The present invention relates to a liquid crystal apparatus used to display several kinds of characters, marks, images or the like, and more particularly to a highly reliable liquid crystal apparatus in which the lead electrodes in a liquid crystal device are securely connected to the lead electrodes of a drive circuit board with less resistance.
Recently, liquid crystal apparatus have been designed for television display, graphic display and the like. Therefore, it has become important to develop liquid crystal apparatus having a large capacity and a high density. Such liquid crystal apparatus have drive circuit boards which are connected to a liquid crystal device.
In the conventional liquid crystal apparatus, in order to connect a liquid crystal device with a drive circuit board, the following method is adopted. An electrically conductive rubber connector is disposed between each lead electrode of the liquid crystal device and the associated lead of the drive circuit board. Both are retained, as necessary, from the outside by a retaining mechanism, such as a spring member, to electrically connect both lead electrodes.
The electrically conductive rubber connector is formed of several conductive layers, each of which is made of an insulating material such as silicone rubber or the like contains electrical conductive powder such as carbon powder, metal powder or the like. Each conductive layer is formed so as to have a thickness which is less than the width of a lead electrode and also less than the width of a space between lead electrodes. This conductive layer is produced by using a silicone rubber in a normally liquid form containing electrical powder dispersed therein, which is disposed between magnets to collect the electrical conductive material around magnetic poles, and is hardened in this condition.
.....
◆ **Your task**
Can you copy out the whole liquid crystal apparatus text above, word for word?
.....
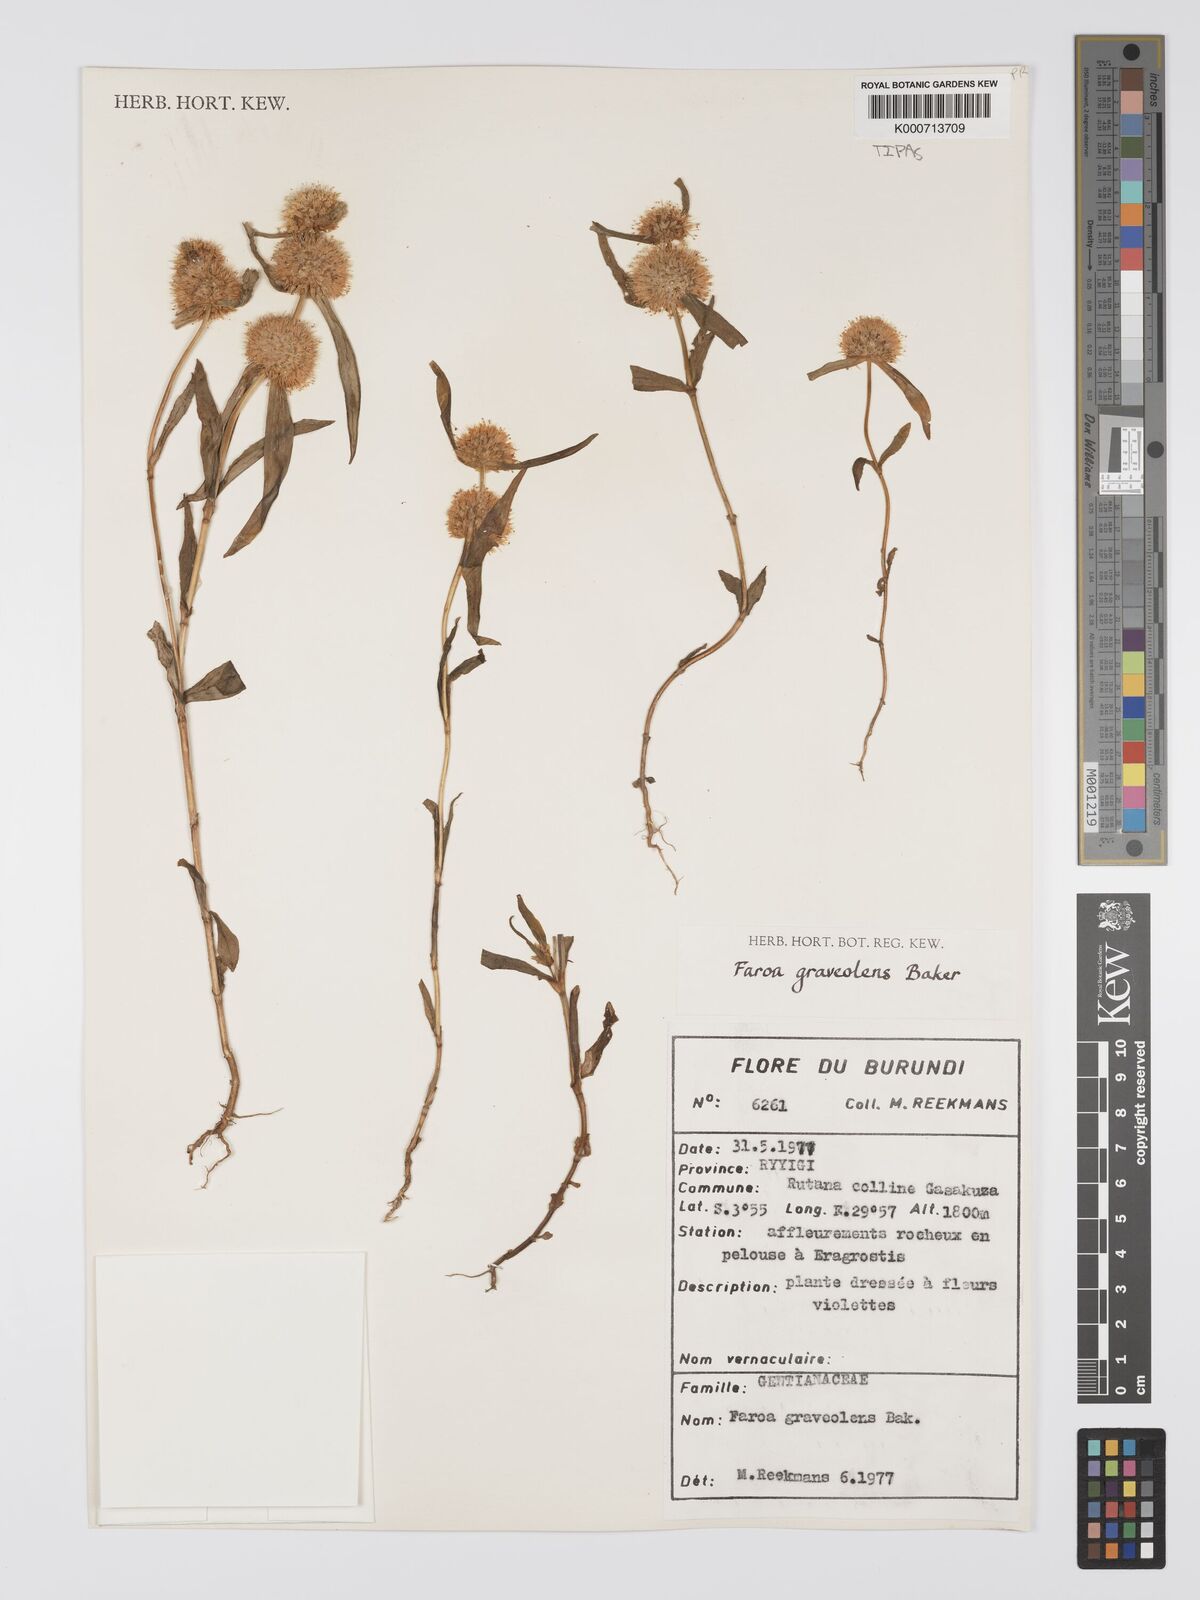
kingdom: Plantae
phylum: Tracheophyta
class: Magnoliopsida
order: Gentianales
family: Gentianaceae
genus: Faroa
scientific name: Faroa graveolens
.....
◆ **Written response**
The present invention relates to a liquid crystal apparatus used to display several kinds of characters, marks, images or the like, and more particularly to a highly reliable liquid crystal apparatus in which the lead electrodes in a liquid crystal device are securely connected to the lead electrodes of a drive circuit board with less resistance.
Recently, liquid crystal apparatus have been designed for television display, graphic display and the like. Therefore, it has become important to develop liquid crystal apparatus having a large capacity and a high density. Such liquid crystal apparatus have drive circuit boards which are connected to a liquid crystal device.
In the conventional liquid crystal apparatus, in order to connect a liquid crystal device with a drive circuit board, the following method is adopted. An electrically conductive rubber connector is disposed between each lead electrode of the liquid crystal device and the associated lead of the drive circuit board. Both are retained, as necessary, from the outside by a retaining mechanism, such as a spring member, to electrically connect both lead electrodes.
The electrically conductive rubber connector is formed of several conductive layers, each of which is made of an insulating material such as silicone rubber or the like contains electrical conductive powder such as carbon powder, metal powder or the like. Each conductive layer is formed so as to have a thickness which is less than the width of a lead electrode and also less than the width of a space between lead electrodes. This conductive layer is produced by using a silicone rubber in a normally liquid form containing electrical powder dispersed therein, which is disposed between magnets to collect the electrical conductive material around magnetic poles, and is hardened in this condition.